The idea that revolution – real revolution – lies in an accumulation of minor changes in daily life, as opposed to violent uprisings in the streets, is finding increasing popularity, in particular among the media literate who proliferate trends with ever-increasing technical expertise. This idea is Adam Thirlwell’s point of departure in his most recent publication, Kapow!, a novel about the Arab Spring, set in Tahrir Square in 2011.
Accordingly, riots play only a minor role in the novel. For Thirlwell, the true needle bursting fundamentalist Islamic bubbles one after another, is pop culture. “Kapow!” spells out the cartoon sound for violence.
Uprisings are both the backdrop and a metaphor for the story, which is a love triangle. Nigora, the heroine, is married to Rustam, a media-grouch, who stands for everything old, such as unfashionable gym socks, cassettes, and even burkas. Nigora finds herself increasingly attracted to Ahmad, a tech-savvy hipster in Brooklyn glasses, who makes movies on his digital camera. Ahmad believes that private life – meaning drugs and food, books and movies, fashion and sex – is “larger than the revolution.” It is. His activities have expanded his horizon beyond the borders of Egypt and they connect him in style and thinking with youth cultures around the world.

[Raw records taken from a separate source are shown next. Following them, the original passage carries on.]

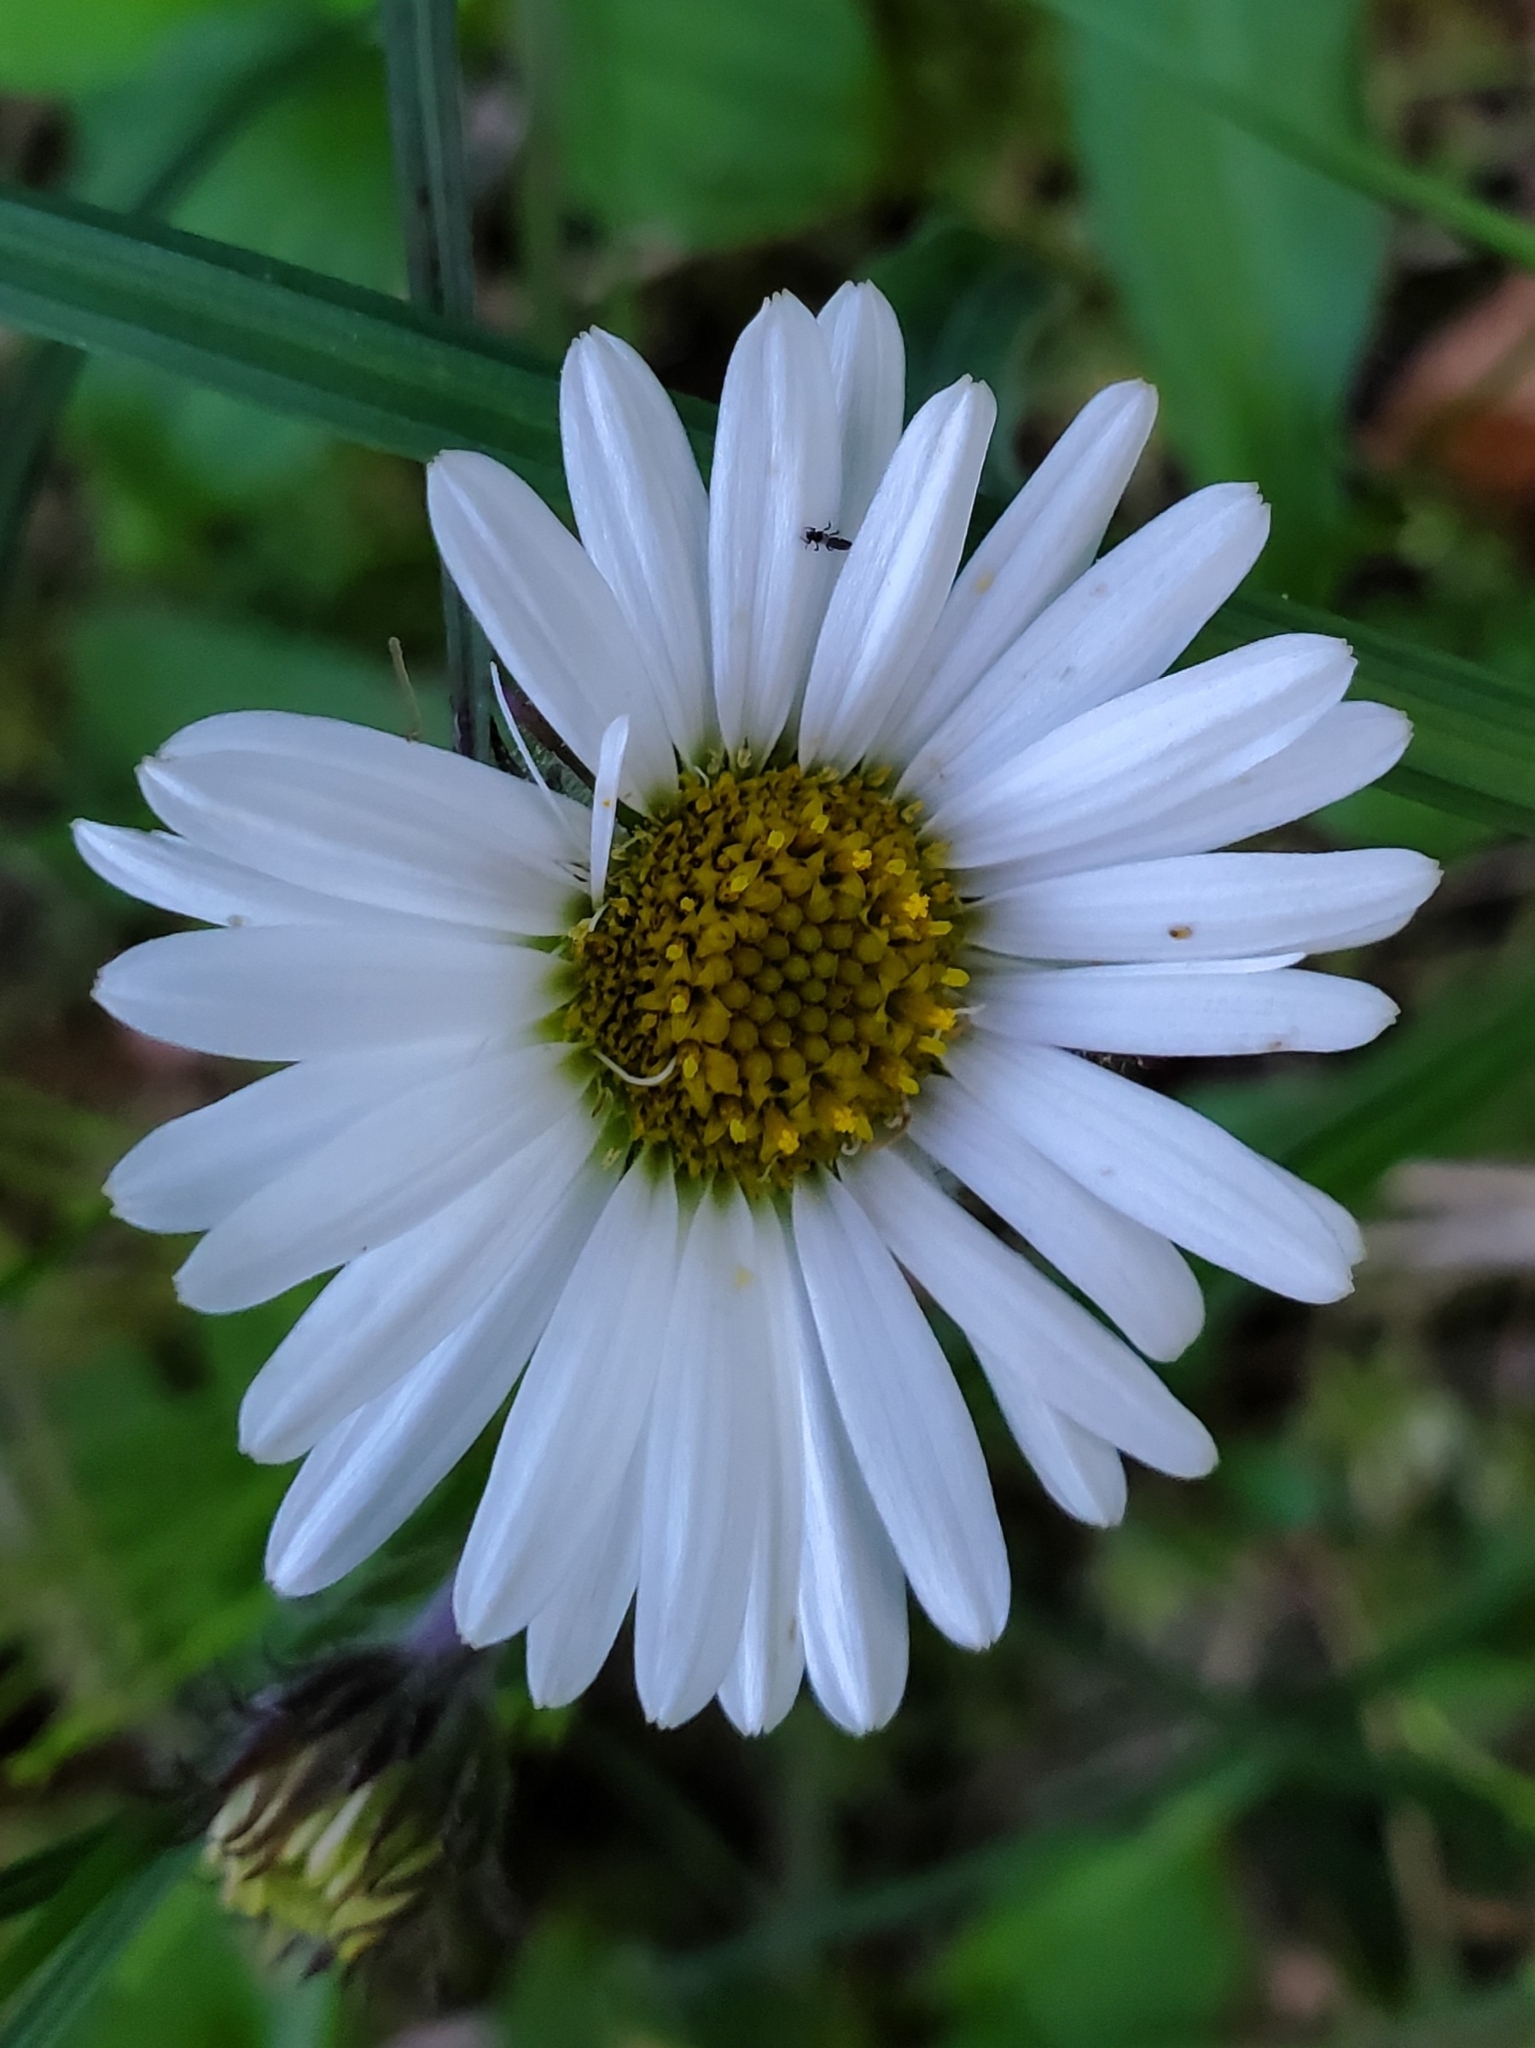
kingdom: Plantae
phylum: Tracheophyta
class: Magnoliopsida
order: Asterales
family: Asteraceae
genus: Erigeron
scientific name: Erigeron peregrinus
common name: Peregrine fleabane
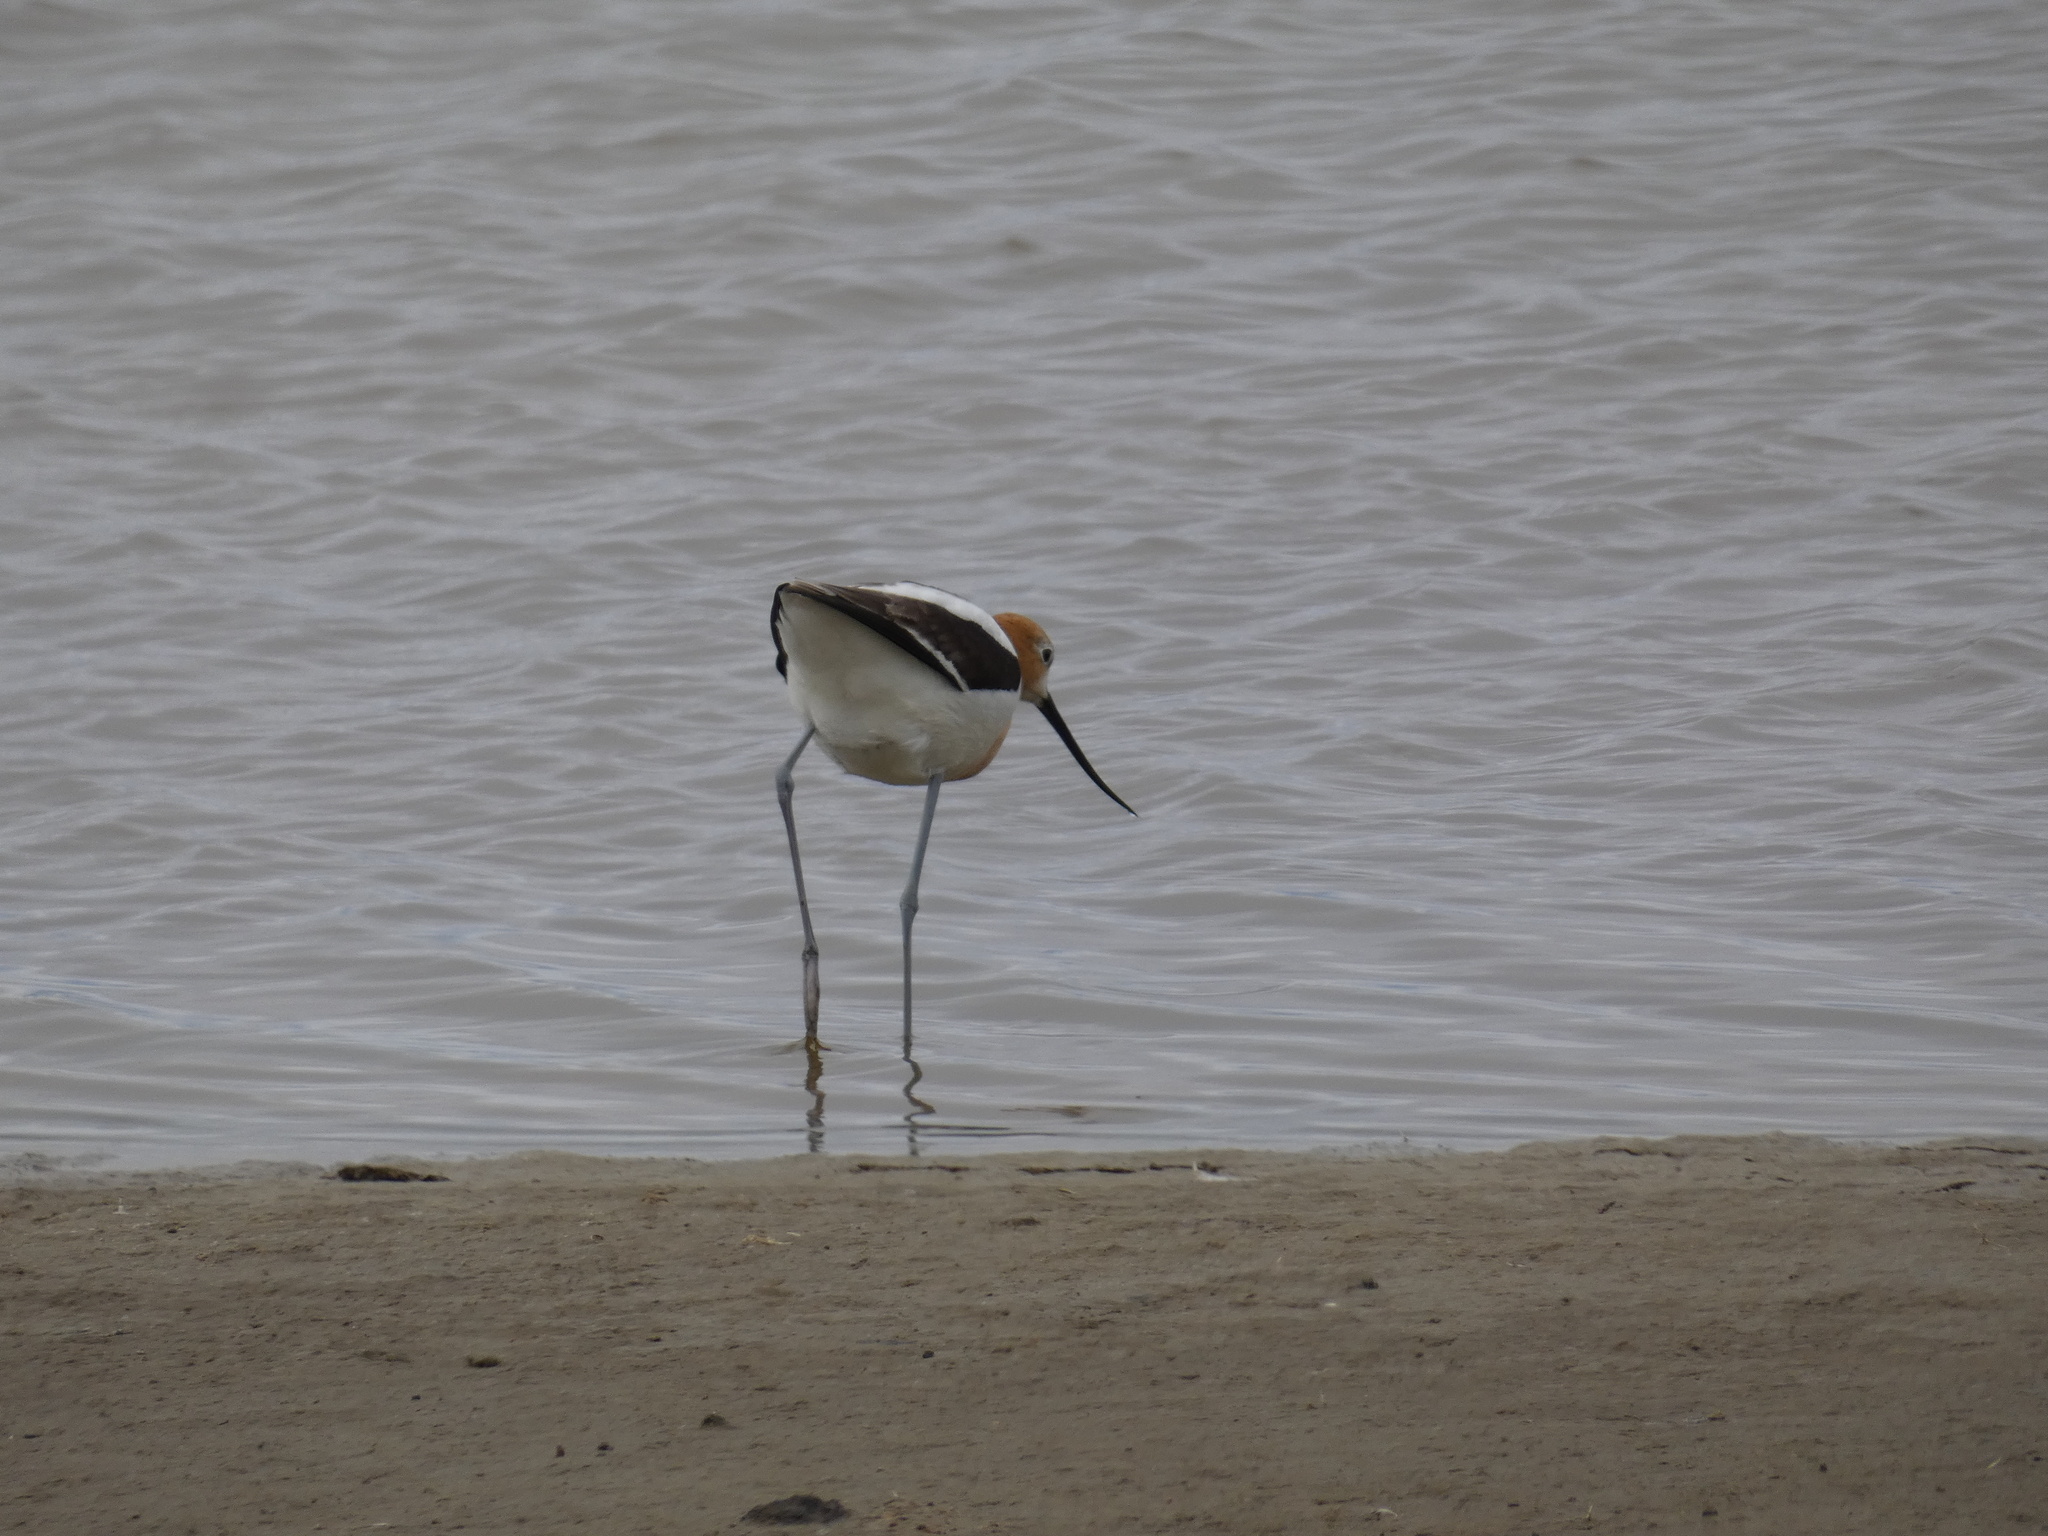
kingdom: Animalia
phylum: Chordata
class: Aves
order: Charadriiformes
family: Recurvirostridae
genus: Recurvirostra
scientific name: Recurvirostra americana
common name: American avocet
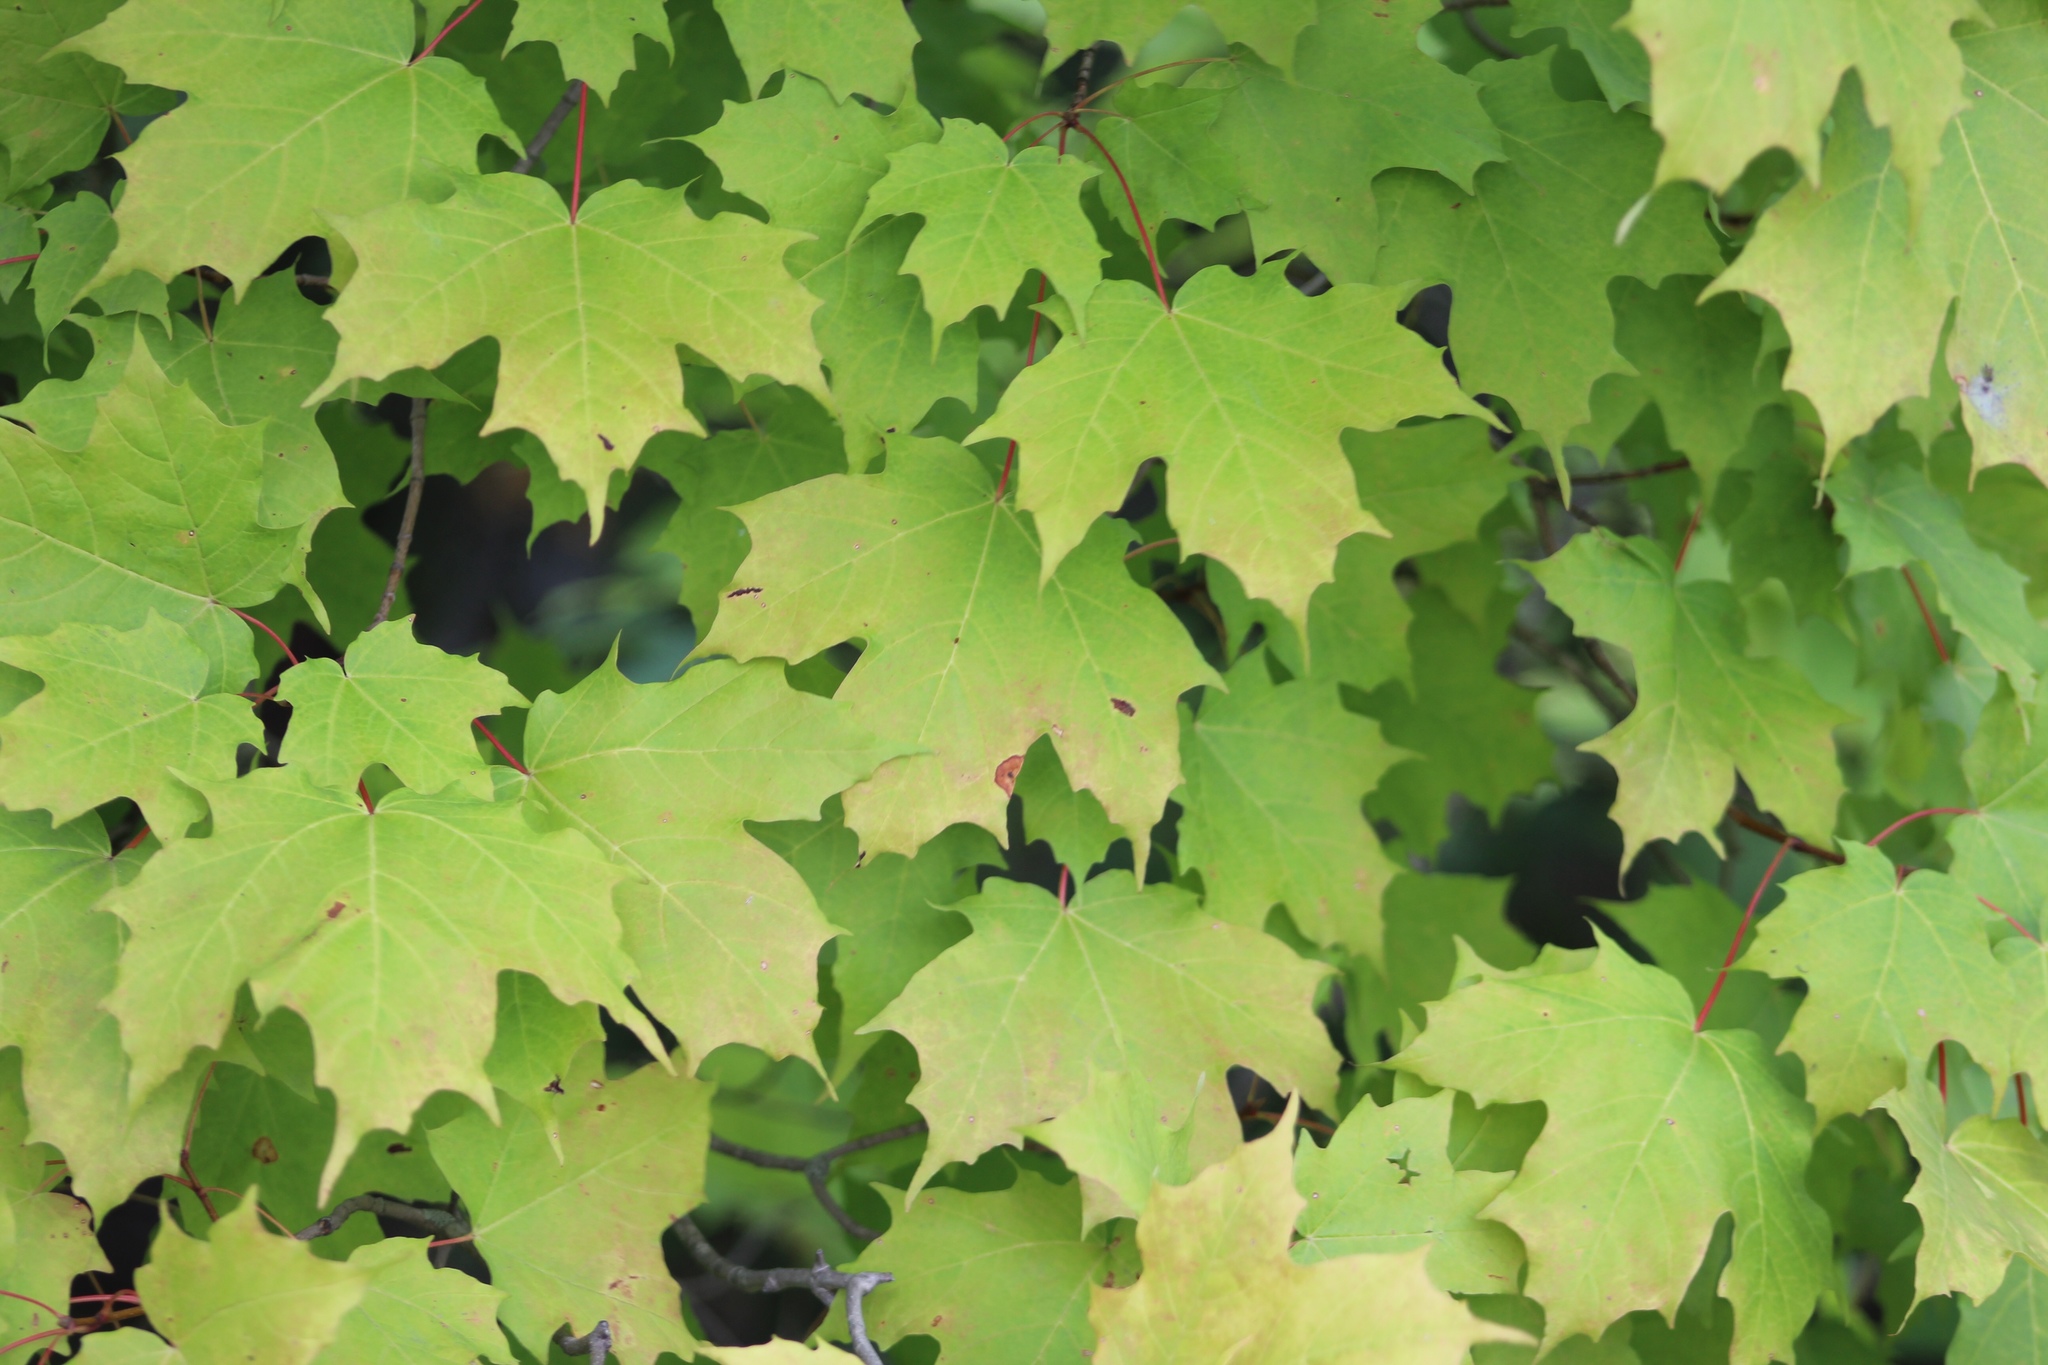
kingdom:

They connect him, most importantly, to Thirlwell’s narrator, a stoned young Jewish man in a London taxi on his way to a hipster lesbian joint. By introducing a Jewish narrator, as the author explains in a video interview, he intended to tell the story from what at first appears to be a great distance, as measured by geography, culture and religion. But these criteria, as Thirlwell seems to suggest, are no longer pivotal. Much more important are the references in communication, entertainment, style and even food, which the figures share across borders, geographical and religious.
Popular culture as a conciliatory force not only informs the plot of the novel, it also makes its mark in the text’s appearance. Dialogues from films and descriptions of consumer goods here come in the shape of text design. Passages – single sentences or whole paragraphs – are inserted in various formations into the text. Kapow! develops an aesthetics of digression, both literary and visual. In the words of the inebriated narrator: “I was imagining a story that was made up of so many digressions and evasions that in order to make it readable it would need to be divided into every direction.” The digressions provide the novel an undeniably stylish look (though they also make for a somewhat bumpy read in what is already a demanding literary experiment). The point is: style – lifestyle – is crucial. It might, according to Kapow!, play a role in international, interreligious and intercultural understanding.